Depuis l'élection de Nicolas Sarkozy, j'ai le sentiment grandissant d'être d'un autre monde, d'avoir été transposée dans une autre dimension. Je n'ai plus de repères. Je suis, vraiment, effarée. Ce n'est pas tant sa politique (mais elle aussi évidemment), que le piétinement de valeurs que je pensais communes y compris à la droite qui provoque chez moi un profond malaise et une profonde aversion. Le fond balayé par la forme, l'occupation du terrain médiatique sur le plus anecdotique de sa vie privée, le bling du coup médiatique terrassant le temps de la politique.

Je ne peux m'empêcher de me demander sans ironie aucune ce que pensent les vrais bourgeois de son comportement de Jourdain ridicule, les vrais croyants de sa toute neuve bigoterie, les vrais hommes de droite de ses coups de pub sans fond véritable, les vrais patriotes de l'image d'une France repliée sur sa peur des étrangers.

Quels étrangers Sarkozy croit-il d'ailleurs décourager avec des centaines de flics assiégeant à l'aube mon quartier hier (et d'autres ailleurs, avant-hier et demain), défonçant les portes d'un foyer de travailleurs africains et embarquant tout ce qui bouge ? Ceux qui mourraient de faim chez eux ? Ceux qui sont menacés d'une balle dans la tête dans leur pays ? Non, ceux-là continueront à venir, car ils n'ont déjà plus rien à perdre. Ceux qui repartent d'eux-mêmes, sans qu'on les raccompagne à la frontière, ceux qui renoncent à venir et choisissent un pays plus accueillant : des ingénieurs, des médecins, des scientifiques, des chercheurs. Et leurs compagnes et compagnons français. Bêtise, incurie, démagogie. Pendant que les policiers sont occupés à chasser de pauvres bougres, ils n'ont pas le temps de s'occuper du reste. Si vous vous sentez une vocation, c'est le moment de vous convertir braqueur de banque. Bling !
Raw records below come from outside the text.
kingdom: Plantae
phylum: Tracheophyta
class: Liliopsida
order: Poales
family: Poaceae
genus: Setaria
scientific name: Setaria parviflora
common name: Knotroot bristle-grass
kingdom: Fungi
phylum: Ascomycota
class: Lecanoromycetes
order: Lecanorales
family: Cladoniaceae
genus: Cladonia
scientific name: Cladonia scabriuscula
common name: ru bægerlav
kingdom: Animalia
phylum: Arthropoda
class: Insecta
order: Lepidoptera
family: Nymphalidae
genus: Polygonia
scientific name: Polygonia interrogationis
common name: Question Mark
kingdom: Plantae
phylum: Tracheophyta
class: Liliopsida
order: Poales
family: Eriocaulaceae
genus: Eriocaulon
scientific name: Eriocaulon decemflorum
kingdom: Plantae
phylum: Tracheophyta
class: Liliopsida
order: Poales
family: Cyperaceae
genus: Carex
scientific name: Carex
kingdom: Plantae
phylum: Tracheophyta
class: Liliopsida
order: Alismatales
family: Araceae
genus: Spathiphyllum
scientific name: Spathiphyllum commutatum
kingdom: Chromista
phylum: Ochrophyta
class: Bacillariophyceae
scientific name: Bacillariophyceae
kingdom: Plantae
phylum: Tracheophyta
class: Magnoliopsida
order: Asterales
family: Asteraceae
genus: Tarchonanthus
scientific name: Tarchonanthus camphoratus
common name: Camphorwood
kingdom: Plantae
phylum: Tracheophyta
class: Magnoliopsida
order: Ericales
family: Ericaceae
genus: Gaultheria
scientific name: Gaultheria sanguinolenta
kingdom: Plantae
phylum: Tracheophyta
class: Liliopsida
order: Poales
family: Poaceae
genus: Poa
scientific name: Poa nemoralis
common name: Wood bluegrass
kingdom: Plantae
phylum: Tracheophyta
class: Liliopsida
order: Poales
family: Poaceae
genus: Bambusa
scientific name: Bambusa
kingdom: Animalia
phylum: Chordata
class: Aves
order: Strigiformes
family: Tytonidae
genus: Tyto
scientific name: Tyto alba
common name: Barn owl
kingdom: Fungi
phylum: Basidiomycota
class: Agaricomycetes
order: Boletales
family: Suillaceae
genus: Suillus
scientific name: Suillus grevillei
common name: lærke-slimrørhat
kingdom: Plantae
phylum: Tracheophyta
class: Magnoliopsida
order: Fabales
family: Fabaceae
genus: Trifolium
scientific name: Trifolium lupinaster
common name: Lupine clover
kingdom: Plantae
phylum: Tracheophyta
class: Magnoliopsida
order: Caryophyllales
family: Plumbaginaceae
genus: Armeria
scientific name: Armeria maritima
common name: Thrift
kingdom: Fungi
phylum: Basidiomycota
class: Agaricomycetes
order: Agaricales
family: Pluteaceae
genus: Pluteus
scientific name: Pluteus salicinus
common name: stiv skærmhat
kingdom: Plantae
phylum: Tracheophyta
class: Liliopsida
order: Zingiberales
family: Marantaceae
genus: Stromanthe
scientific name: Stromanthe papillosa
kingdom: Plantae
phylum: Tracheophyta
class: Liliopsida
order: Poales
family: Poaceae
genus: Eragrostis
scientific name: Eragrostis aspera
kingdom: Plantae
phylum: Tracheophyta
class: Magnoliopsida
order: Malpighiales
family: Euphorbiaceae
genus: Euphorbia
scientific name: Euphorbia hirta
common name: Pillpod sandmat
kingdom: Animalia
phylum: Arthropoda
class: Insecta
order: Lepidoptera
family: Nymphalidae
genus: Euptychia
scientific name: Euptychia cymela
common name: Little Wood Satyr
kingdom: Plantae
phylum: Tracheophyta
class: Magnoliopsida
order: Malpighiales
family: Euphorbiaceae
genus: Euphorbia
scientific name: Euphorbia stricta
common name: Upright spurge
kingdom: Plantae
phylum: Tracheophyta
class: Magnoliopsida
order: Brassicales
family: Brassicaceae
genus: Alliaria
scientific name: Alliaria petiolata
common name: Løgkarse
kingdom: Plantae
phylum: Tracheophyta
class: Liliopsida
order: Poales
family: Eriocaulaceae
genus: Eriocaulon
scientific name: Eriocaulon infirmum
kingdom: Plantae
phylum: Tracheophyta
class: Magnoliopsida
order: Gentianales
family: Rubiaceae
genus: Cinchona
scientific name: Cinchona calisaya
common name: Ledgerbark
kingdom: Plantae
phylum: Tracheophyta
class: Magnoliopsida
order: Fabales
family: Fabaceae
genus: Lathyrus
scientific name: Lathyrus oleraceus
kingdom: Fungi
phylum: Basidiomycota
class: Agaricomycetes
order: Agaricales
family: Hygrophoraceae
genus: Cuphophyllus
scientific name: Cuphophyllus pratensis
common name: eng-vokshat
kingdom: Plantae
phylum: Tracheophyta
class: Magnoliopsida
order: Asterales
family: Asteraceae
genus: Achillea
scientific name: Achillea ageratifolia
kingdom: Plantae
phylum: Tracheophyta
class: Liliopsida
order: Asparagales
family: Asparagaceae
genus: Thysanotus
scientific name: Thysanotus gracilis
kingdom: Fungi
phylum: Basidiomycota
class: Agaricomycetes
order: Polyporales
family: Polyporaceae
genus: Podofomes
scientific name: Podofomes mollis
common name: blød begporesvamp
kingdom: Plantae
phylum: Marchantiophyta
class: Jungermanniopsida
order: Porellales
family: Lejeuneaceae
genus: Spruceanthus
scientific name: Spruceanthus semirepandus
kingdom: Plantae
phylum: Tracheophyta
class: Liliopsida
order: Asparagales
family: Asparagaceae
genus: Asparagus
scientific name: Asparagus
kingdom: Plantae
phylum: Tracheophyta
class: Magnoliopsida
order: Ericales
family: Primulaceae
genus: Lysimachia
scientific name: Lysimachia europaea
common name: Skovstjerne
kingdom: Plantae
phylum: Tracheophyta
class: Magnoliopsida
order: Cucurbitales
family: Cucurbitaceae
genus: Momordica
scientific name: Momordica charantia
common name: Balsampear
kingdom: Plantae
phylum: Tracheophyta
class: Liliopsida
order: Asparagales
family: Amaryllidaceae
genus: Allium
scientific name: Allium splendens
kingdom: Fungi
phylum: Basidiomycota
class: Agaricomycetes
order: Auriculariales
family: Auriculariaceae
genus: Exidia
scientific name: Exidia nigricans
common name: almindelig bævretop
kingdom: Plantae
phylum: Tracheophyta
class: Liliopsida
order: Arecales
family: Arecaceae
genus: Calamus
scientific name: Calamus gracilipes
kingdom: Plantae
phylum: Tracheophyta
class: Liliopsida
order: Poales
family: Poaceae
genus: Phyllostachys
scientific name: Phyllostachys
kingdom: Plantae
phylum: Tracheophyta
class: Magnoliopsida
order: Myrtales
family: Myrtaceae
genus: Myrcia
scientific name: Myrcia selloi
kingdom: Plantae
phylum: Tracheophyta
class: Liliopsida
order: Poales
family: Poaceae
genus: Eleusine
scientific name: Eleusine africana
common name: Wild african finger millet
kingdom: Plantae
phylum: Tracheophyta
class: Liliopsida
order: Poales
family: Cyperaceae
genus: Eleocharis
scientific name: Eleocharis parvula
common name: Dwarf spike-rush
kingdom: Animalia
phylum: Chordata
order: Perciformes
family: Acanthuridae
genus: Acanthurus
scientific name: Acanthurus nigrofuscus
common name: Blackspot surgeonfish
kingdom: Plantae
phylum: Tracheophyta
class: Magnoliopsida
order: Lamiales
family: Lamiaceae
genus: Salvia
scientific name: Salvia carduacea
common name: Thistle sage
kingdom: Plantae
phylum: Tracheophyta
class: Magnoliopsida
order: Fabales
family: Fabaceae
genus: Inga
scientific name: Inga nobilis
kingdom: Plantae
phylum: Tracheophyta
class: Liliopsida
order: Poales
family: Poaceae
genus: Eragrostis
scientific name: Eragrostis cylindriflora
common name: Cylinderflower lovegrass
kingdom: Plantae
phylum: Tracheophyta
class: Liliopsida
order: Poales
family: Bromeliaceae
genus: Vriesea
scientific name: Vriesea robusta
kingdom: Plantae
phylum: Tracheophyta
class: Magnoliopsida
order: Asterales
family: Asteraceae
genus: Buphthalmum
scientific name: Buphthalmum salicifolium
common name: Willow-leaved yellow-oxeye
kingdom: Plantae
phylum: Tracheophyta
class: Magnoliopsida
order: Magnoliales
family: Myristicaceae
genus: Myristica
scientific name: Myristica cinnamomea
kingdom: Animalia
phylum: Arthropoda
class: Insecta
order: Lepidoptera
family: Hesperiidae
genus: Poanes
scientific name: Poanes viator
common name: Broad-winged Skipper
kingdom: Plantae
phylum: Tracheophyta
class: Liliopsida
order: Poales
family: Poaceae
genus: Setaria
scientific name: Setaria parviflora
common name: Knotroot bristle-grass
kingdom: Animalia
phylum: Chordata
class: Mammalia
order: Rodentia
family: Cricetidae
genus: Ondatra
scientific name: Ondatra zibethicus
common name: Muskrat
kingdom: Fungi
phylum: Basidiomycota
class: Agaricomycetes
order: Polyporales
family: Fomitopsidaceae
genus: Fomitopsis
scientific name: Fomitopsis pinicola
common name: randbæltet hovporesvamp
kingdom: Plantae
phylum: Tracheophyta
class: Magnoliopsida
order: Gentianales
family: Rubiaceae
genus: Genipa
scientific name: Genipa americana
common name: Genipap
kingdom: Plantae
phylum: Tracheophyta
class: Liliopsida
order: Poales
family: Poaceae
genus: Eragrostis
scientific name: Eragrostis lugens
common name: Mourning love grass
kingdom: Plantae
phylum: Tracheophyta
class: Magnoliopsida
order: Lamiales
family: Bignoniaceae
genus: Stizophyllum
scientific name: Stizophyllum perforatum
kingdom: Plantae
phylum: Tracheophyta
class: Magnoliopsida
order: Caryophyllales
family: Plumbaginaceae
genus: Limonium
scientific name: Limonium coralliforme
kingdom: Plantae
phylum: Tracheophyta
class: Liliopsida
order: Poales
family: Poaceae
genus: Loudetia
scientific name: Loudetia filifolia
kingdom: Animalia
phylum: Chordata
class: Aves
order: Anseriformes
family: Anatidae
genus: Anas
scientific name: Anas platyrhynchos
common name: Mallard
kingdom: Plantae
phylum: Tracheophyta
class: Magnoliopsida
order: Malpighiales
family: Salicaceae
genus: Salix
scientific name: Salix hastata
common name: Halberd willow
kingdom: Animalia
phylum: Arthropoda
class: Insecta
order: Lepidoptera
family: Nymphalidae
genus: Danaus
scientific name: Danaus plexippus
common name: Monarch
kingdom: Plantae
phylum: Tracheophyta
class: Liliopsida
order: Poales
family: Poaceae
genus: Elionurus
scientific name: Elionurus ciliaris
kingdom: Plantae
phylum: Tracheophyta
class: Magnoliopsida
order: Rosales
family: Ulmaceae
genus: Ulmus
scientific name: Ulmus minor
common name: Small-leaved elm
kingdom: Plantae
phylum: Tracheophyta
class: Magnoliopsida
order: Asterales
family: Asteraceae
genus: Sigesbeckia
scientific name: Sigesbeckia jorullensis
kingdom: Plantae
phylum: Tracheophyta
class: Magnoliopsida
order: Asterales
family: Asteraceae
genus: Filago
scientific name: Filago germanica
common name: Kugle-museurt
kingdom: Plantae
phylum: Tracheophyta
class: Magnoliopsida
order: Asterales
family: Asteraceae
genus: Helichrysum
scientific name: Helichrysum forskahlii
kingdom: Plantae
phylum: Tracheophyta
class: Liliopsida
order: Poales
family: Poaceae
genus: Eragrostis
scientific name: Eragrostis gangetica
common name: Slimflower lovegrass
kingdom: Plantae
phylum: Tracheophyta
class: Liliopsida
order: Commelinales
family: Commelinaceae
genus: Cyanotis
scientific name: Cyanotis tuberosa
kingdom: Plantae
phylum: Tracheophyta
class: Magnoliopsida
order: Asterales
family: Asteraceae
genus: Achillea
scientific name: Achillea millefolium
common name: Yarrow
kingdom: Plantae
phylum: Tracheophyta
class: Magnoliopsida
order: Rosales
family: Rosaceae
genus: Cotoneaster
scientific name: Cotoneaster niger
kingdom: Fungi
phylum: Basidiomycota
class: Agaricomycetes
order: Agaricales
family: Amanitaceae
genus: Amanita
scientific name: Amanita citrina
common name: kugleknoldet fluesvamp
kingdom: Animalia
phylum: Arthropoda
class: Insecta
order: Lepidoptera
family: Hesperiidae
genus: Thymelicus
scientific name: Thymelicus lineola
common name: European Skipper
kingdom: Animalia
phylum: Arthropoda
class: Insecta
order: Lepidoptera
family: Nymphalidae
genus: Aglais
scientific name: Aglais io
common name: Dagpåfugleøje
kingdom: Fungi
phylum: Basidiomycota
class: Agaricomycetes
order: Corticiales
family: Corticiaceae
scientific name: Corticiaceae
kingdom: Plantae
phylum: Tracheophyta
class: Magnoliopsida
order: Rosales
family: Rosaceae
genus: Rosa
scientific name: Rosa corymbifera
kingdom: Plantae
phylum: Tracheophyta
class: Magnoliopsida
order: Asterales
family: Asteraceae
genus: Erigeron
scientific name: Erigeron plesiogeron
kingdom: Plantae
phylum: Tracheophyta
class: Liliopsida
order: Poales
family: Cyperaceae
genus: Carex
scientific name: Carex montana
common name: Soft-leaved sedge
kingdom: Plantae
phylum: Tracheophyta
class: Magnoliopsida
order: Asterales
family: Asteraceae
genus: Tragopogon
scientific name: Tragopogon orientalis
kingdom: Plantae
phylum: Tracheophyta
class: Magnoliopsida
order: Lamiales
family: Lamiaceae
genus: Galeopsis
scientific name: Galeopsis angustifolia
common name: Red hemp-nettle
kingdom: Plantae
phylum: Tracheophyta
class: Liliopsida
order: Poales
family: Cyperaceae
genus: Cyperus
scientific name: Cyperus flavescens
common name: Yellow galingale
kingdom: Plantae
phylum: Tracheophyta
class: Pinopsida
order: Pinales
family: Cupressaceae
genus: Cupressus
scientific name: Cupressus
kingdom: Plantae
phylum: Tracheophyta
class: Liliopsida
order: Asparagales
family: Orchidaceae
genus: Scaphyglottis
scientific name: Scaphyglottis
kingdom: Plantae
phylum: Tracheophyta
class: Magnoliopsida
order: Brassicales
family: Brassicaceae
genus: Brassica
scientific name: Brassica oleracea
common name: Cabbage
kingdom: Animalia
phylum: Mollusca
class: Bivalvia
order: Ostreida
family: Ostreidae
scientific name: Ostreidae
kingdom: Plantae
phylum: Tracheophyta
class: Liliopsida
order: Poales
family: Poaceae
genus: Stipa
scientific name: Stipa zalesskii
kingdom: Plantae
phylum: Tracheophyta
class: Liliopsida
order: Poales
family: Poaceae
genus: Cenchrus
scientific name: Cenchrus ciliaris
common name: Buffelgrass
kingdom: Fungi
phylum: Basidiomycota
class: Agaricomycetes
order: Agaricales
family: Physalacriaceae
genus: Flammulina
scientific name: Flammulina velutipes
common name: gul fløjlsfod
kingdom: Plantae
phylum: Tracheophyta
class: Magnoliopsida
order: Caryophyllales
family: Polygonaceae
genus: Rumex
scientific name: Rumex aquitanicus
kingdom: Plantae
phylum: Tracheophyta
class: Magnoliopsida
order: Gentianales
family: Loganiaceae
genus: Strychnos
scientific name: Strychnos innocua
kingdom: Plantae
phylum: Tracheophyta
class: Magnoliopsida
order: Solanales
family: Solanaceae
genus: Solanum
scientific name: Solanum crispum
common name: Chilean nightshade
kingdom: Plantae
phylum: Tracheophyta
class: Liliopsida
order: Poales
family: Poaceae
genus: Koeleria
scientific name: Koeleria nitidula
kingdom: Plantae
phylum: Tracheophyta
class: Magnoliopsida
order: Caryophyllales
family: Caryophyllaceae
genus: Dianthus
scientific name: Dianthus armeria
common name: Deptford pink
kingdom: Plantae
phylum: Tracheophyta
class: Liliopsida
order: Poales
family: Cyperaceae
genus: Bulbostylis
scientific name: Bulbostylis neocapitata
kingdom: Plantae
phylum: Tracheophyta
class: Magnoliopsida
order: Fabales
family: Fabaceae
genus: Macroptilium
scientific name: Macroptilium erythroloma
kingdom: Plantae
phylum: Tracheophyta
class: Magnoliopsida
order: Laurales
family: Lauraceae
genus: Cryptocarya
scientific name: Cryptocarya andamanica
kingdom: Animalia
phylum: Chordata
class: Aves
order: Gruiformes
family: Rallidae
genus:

C'était hier en bas de chez moi, mais je pourrais explorer d'autres pans du panorama avec le même effarement : les orientations d'éducation proposant de supprimer le soutien des thèses « inutiles », comme si enrichir les savoirs pouvait être inutile, la décision de remplacer la réflexion historique par du mauvais Spielberg, le devoir de mémoire par les devoirs de récitation ; la promotion de la religion en lieu et place de l'apprentissage de la sagesse, au mépris de ce que nous enseigne l'histoire justement : qu'il n'est nul besoin de foi pour être juste, qu'au nom de la religion il y eut maints massacres, que c'est en son nom qu'on fait le pire comme le meilleur, bref qu'elle ne protège de rien. Bling !

Au fait, savez-vous comment on nommait autrefois ces études qui ne servent à rien : la littérature, les langues mortes, la philosophie ? Faire ses humanités. Etonnant non ?

France, terre d'asile. Pays des droits de l'Homme, Liberté, égalité, fraternité : bling, bling, bling, bling, bling, croâ-croâ !

Le titre est évidemment un détournement du poème de Prévert, Tentative de description d'un dîner de têtes. C'est dîner de têtes tous les jours à l'Elysée ces temps-ci.